Background: Prenatal detection (PND) has benefits for infants with hypoplastic left heart syndrome (HLHS) and transposition of the great arteries (TGA), but associations between sociodemographic and geographic factors with PND have not been sufficiently explored. This study evaluated whether socioeconomic quartile (SEQ), public insurance, race and ethnicity, rural residence, and distance of residence (distance and driving time from a cardiac surgical center) are associated with the PND or timing of PND, with a secondary aim to analyze differences between the United States and Canada. Methods: In this retrospective cohort study, fetuses and infants <2 months of age with HLHS or TGA admitted between 2012 and 2016 to participating Fetal Heart Society Research Collaborative institutions in the United States and Canada were included. SEQ, rural residence, and distance of residence were derived using maternal census tract from the maternal address at first visit. Subjects were assigned a SEQ z score using the neighborhood summary score or Canadian Chan index and separated into quartiles. Insurance type and self-reported race and ethnicity were obtained from medical charts.
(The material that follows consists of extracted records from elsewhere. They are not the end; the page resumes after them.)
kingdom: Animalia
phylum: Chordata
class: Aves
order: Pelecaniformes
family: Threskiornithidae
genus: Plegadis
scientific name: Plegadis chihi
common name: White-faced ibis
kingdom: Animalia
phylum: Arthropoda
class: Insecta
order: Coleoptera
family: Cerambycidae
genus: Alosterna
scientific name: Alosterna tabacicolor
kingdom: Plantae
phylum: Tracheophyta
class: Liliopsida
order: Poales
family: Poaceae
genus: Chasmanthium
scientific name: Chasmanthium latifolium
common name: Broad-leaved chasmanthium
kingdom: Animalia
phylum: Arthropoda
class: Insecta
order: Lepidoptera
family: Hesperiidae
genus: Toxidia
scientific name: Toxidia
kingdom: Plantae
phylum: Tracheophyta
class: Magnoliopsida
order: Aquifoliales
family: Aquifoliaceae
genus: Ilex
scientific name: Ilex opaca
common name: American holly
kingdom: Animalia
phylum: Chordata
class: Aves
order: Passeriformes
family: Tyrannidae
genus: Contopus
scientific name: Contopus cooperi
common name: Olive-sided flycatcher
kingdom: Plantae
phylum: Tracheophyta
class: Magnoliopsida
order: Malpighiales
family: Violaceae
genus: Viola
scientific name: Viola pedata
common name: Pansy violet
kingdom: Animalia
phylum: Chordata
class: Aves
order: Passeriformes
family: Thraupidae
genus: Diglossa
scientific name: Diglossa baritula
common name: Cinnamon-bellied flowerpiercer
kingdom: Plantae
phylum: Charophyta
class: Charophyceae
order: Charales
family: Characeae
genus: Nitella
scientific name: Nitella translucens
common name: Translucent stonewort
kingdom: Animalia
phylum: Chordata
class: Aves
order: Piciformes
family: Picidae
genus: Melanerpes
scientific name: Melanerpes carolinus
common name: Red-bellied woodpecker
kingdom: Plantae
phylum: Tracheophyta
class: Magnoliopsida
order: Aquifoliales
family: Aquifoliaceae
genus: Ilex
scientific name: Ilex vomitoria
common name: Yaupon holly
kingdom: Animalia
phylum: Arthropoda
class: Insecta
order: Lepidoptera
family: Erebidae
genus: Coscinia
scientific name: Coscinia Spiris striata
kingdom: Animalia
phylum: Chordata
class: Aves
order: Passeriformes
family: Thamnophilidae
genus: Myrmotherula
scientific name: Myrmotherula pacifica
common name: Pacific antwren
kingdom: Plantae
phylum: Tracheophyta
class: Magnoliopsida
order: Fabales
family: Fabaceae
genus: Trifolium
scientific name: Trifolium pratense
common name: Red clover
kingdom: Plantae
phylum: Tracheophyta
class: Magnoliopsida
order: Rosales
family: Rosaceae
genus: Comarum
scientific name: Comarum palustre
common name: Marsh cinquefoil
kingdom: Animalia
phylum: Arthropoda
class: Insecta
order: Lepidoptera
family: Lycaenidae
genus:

We evaluated associations among SEQ, insurance type, race and ethnicity, rural residence, and distance of residence with PND of HLHS and TGA (aggregate and individually) using bivariate analysis with adjusted associations for confounding variables and cluster analysis for centers. Results: Data on 1862 subjects (HLHS: n=1171, 92% PND; TGA: n=691, 58% PND) were submitted by 21 centers (19 in the United States). In the United States, lower SEQ was associated with lower PND in HLHS and TGA, with the strongest association in the lower SEQ of pregnancies with fetal TGA (quartile 1, 0.78 [95% CI, 0.64–0.85], quartile 2, 0.77 [95% CI, 0.64–0.93], quartile 3, 0.83 [95% CI, 0.69–1.00], quartile 4, reference). Hispanic ethnicity (relative risk, 0.85 [95% CI, 0.72–0.99]) and rural residence (relative risk, 0.78 [95% CI, 0.64–0.95]) were also associated with lower PND in TGA. Lower SEQ was associated with later PND overall; in the United States, rural residence and public insurance were also associated with later PND. Conclusions: We demonstrate that lower SEQ, Hispanic ethnicity, and rural residence are associated with decreased PND for TGA, with lower SEQ also being associated with decreased PND for HLHS. Future work to increase PND should be considered in these specific populations.